Pull every line of the entries that has the word "dosis".

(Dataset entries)

[Start of Attachment]

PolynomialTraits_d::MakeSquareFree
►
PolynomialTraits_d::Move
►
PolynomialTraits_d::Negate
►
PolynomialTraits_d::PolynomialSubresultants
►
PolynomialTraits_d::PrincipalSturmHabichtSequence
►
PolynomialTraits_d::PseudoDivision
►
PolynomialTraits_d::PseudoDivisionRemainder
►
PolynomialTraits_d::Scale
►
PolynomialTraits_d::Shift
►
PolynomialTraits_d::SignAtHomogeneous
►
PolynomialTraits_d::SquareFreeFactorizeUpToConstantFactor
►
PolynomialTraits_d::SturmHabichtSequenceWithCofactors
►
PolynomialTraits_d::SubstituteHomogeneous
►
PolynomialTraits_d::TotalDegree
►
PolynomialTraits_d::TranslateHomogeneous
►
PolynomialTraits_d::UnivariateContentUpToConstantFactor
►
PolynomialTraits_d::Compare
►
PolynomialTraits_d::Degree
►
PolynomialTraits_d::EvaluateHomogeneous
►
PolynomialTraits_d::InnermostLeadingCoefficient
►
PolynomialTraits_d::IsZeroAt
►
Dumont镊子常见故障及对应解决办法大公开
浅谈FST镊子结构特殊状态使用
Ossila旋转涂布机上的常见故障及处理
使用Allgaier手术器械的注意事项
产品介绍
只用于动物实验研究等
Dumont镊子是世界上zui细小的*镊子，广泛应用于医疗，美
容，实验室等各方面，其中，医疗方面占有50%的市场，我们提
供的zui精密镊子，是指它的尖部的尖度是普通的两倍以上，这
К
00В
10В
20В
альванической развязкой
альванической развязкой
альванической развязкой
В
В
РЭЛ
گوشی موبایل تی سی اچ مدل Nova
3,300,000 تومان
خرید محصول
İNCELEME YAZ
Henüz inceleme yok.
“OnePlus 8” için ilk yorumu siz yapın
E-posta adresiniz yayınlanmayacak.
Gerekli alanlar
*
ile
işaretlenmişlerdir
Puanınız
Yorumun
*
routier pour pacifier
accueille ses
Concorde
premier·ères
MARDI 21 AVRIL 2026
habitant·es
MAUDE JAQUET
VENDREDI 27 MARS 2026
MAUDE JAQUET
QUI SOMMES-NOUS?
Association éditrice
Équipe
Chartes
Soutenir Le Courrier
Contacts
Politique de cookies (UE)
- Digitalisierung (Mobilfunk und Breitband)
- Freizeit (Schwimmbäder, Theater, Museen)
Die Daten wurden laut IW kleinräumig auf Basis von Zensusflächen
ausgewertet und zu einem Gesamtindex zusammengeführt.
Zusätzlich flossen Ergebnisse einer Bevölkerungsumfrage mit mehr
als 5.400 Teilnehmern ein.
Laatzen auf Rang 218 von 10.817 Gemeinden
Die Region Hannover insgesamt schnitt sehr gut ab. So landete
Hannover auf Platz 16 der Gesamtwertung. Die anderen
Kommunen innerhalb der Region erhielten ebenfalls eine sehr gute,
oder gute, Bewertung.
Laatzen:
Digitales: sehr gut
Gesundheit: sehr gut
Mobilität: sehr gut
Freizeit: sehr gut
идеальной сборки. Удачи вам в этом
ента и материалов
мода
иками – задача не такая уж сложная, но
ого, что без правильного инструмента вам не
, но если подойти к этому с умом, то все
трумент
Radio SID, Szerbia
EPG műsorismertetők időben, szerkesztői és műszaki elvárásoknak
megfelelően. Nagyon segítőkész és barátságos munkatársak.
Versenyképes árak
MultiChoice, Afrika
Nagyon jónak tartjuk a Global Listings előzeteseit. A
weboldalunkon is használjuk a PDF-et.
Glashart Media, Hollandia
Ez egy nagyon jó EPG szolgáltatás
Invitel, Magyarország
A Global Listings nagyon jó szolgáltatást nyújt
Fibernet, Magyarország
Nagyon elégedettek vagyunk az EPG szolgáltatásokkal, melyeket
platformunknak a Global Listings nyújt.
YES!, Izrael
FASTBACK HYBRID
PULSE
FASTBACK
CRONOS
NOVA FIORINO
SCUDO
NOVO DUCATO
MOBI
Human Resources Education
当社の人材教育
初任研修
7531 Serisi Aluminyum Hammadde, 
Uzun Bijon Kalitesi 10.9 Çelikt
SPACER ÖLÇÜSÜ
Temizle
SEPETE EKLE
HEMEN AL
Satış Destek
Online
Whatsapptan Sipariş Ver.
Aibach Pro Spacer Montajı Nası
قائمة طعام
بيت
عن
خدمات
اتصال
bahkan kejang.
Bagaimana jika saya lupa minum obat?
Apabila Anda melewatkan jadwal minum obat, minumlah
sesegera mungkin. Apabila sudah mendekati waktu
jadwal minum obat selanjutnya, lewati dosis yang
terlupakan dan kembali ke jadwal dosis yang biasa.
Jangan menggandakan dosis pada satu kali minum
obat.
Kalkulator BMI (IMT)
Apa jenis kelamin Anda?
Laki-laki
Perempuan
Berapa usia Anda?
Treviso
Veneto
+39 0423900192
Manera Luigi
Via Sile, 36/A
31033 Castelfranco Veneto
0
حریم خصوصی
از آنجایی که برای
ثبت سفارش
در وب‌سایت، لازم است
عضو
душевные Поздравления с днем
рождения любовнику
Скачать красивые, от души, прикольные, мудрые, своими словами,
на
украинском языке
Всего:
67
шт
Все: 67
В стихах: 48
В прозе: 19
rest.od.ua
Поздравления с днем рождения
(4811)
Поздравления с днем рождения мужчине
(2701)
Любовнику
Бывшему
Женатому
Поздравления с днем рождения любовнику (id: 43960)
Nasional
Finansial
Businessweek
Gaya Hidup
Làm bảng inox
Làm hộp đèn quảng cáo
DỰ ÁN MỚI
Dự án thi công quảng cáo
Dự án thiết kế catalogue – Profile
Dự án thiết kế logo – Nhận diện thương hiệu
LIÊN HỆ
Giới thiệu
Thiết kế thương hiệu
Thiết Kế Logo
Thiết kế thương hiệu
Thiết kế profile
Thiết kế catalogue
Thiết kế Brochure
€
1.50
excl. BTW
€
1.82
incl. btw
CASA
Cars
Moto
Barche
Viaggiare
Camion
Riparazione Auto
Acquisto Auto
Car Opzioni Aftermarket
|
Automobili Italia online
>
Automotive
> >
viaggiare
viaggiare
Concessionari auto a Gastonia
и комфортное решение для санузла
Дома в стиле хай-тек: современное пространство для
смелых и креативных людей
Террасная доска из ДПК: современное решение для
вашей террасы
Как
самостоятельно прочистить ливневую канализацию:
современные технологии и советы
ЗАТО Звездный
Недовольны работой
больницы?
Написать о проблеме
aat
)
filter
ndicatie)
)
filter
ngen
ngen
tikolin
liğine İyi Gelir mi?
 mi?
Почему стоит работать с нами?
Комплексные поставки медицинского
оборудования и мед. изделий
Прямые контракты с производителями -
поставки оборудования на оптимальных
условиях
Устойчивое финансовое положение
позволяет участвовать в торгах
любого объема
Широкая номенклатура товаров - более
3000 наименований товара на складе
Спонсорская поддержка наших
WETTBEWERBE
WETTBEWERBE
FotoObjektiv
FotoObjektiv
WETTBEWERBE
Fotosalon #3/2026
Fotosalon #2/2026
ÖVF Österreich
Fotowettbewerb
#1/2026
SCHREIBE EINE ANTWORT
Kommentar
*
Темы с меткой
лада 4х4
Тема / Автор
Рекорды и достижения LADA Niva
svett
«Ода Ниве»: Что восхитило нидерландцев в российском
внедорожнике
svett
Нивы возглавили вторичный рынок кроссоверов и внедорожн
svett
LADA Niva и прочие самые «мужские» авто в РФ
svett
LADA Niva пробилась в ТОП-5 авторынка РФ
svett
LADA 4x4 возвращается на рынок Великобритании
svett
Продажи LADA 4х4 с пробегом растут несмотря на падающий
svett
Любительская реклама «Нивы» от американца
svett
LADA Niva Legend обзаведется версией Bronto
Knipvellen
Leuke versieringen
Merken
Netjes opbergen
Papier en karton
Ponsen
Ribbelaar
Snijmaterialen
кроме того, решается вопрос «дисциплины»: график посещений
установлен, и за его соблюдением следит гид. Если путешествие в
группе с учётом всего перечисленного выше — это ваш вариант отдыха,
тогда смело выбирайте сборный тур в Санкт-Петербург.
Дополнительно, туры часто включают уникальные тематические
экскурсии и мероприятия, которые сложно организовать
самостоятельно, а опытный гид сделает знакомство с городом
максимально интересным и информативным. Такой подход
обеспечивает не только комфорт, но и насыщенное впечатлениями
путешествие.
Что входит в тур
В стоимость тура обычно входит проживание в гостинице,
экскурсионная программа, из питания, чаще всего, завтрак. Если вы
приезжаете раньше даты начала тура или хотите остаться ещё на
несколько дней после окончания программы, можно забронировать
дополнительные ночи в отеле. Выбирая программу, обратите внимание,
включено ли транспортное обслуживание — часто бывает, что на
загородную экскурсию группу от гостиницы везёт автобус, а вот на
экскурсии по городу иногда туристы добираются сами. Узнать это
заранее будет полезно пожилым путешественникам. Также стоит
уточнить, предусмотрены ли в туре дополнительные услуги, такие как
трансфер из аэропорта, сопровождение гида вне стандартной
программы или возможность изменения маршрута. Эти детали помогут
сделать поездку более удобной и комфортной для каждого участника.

[End of Attachment]

Task solution
jadwal minum obat selanjutnya, lewati dosis yang
terlupakan dan kembali ke jadwal dosis yang biasa.
Jangan menggandakan dosis pada satu kali minum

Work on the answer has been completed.